The Australian Competition and Consumer Commission (ACCC) has taken EnergyAustralia to court over alleged breaches of the Electricity Retail Code and the Australian Consumer Law in 2022, claiming that the retailer misled its customers when sending price change notices.
The ACCC claims that between June 20 and September 28, 2022, EnergyAustralia failed to provide the lowest possible price to customers when it issued price change notices during this time.
The lowest possible price is a mandatory pricing estimate as part of the electricity code, which shows customers how much they may be charged annually, based on usage assumptions and discount conditions being met.
ACCC Chair Gina Cass-Gottlieb said the watchdog believed these actions may have made it more difficult for customers to compare electricity offers.
“With electricity prices increasing, and many Australians looking for a better deal, it’s crucial that the information people receive from their energy company is correct and can be relied upon,” she said.
“We have commenced this court action because we allege that EnergyAustralia’s conduct made it harder for people to accurately compare their electricity plan with offers from other retailers.”
Additionally, the ACCC claims that EnergyAustralia made false or misleading representations of its estimated annual costs for customers on these same notices.
Over the same time period it was alleged that EnergyAustralia failed to state the percentage difference to the reference price – a benchmark price set by the government. This is a requirement of all retailers in order to help consumers make informed switching decisions.
The ACCC alleges that this missing percentage difference affected all 27 of the published electricity offers advertised on EnergyAustralia’s website during June and September 2022, in addition to price change notices and other communications.
Ms Cass-Gottlieb said without these requirements, consumers would struggle to compare offers like for like.

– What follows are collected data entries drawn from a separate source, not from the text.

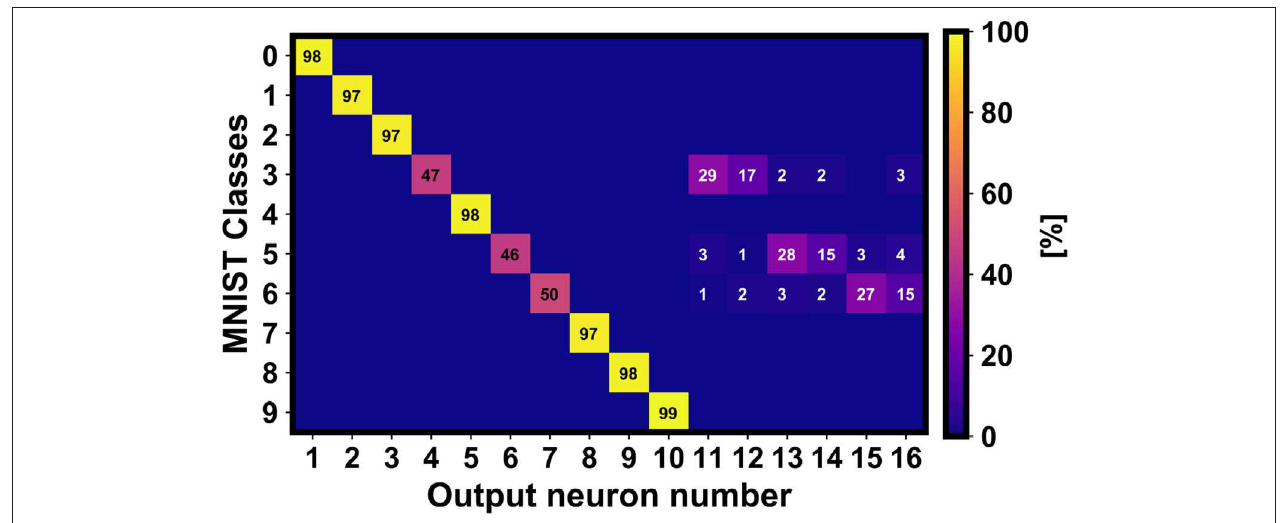
FIGURE 9 | Confusion matrix related to the classification results of the non-trained classes 3, 5, and 6 including the neural redundancy of 3 output neurons per non-trained class. As observed, the additional output neurons improve significantly the global accuracy.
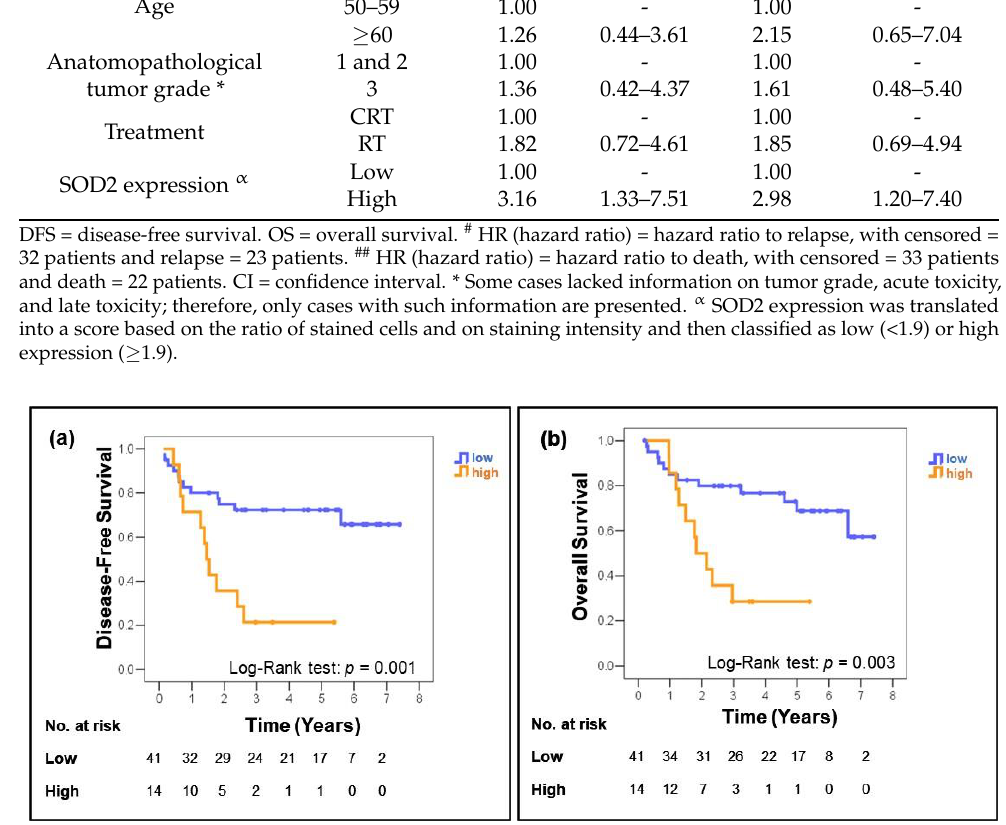
Figure 2. Disease-free ( a ) and overall ( b ) survival rates of the groups categorized by superoxide dismutase (SOD2) expression in a cohort of patients with squamous cervical cancer. SOD2 expression was translated into a score based on the ratio of stained cells and staining intensity and then classified as low (<1.9) or high expression (≥1.9). A high expression of SOD2 was associated with a trend toward a shorter disease-free survival ( p = 0.001) and was correlated significantly with poor overall survival ( p = 0.003) in squamous cervical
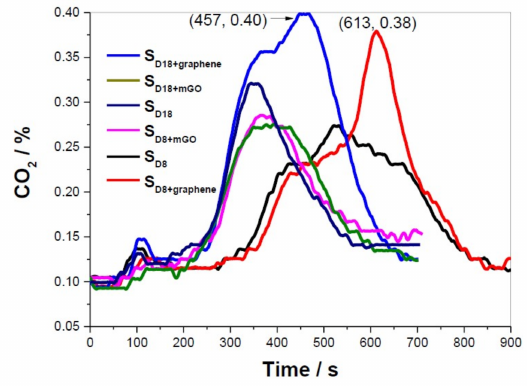
Figure 5. CO 2 concentration of exhaust pipe during combustion of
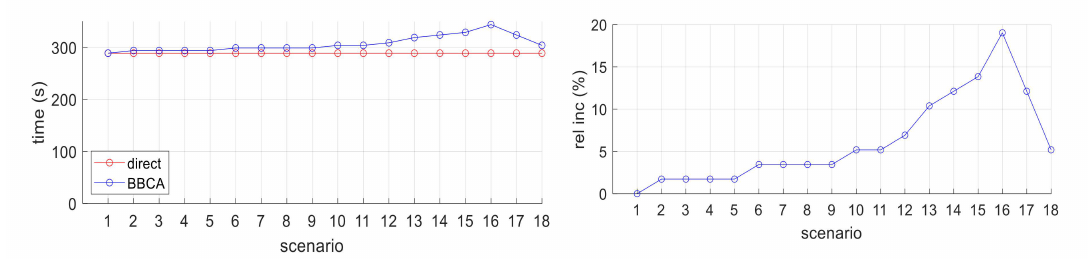
Figure 13. Two-UAV study: flying time; absolute values (left) and relative increment (right).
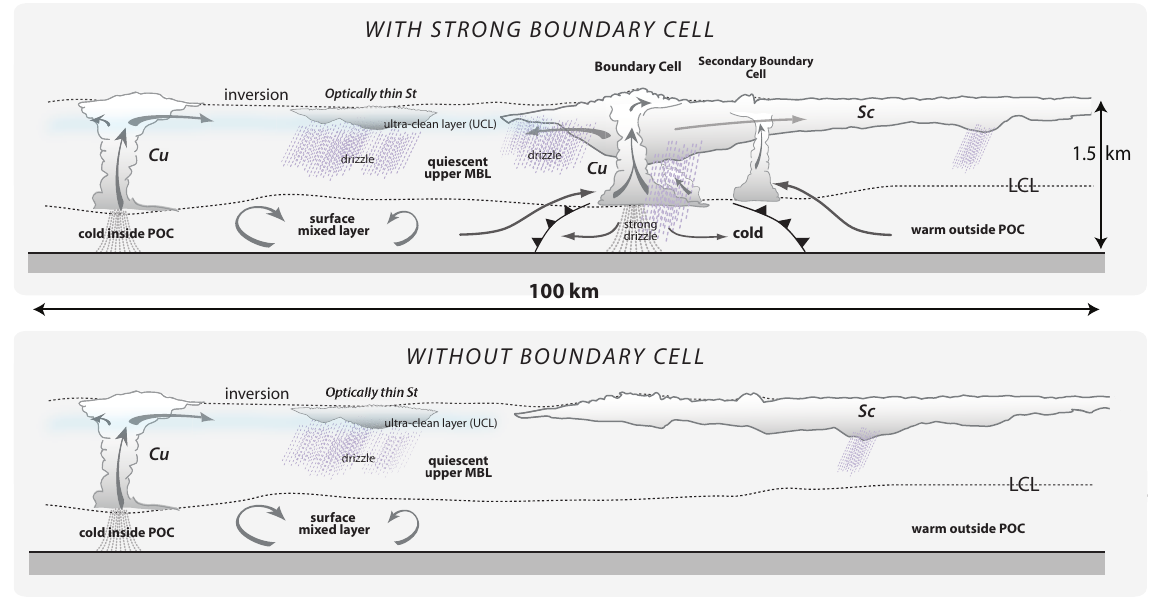
Fig. 21. Conceptual diagram of the POC-transition-overcast MBL as observed during RF06. Two realizations are shown: one in which a strong boundary cell is present, and one where no clear boundary cell is evident.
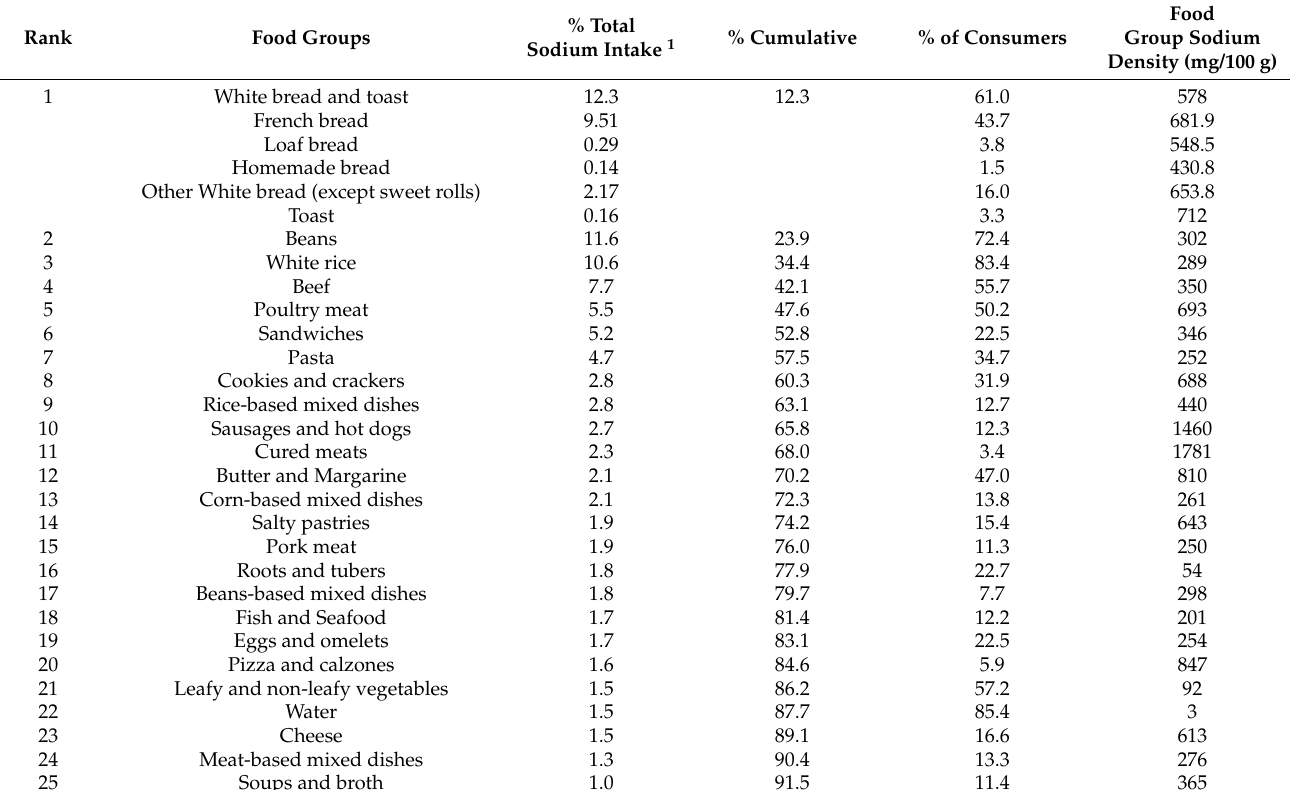
Table 2. Description of the food groups contributing to >1% of total sodium intake, prevalence of consumers, and food group sodium density among Brazilian adults. Household Brazilian Budget Survey,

“Households cannot do genuine like-for-like comparisons between different electricity plans unless every energy company complies with the Code requirements on price offers. Non-compliance, particularly by a large company, can distort the process of shopping around for the best deal.”
The ACCC claims it identified EnergyAustralia’s conduct through an audit of the retailer’s compliance to the Electricity Retail Code.
Similar ACCC proceedings were also undertaken earlier this year into CovaU and ReAmped Energy.
EnergyAustralia is one of the country’s largest electricity providers and is responsible for servicing about one million residential customers and 88,000 small business customers.
EnergyAustralia Chief Customer Officer Mark Brownfield has since apologised to EnergyAustralia’s customers for these errors and affirmed that the retailer is working to improve its customer communications.
“On behalf of EnergyAustralia, I apologise to our customers,” he said. “We understand the clarity of our customer communication is particularly important at a time when cost of living pressures are a key concern for Australian households.
“We have been open with the ACCC on the issues they identified and the importance we attach to clear, transparent communications to our customers. We want to confirm the fundamental importance EnergyAustralia attaches to regulatory compliance in every aspect of our operations. We have already prioritised the completion of our program of improvements to customer communications to ensure our customers have the information they need to make informed decisions.”
The ACCC is now seeking penalties and declarations, costs, and other orders.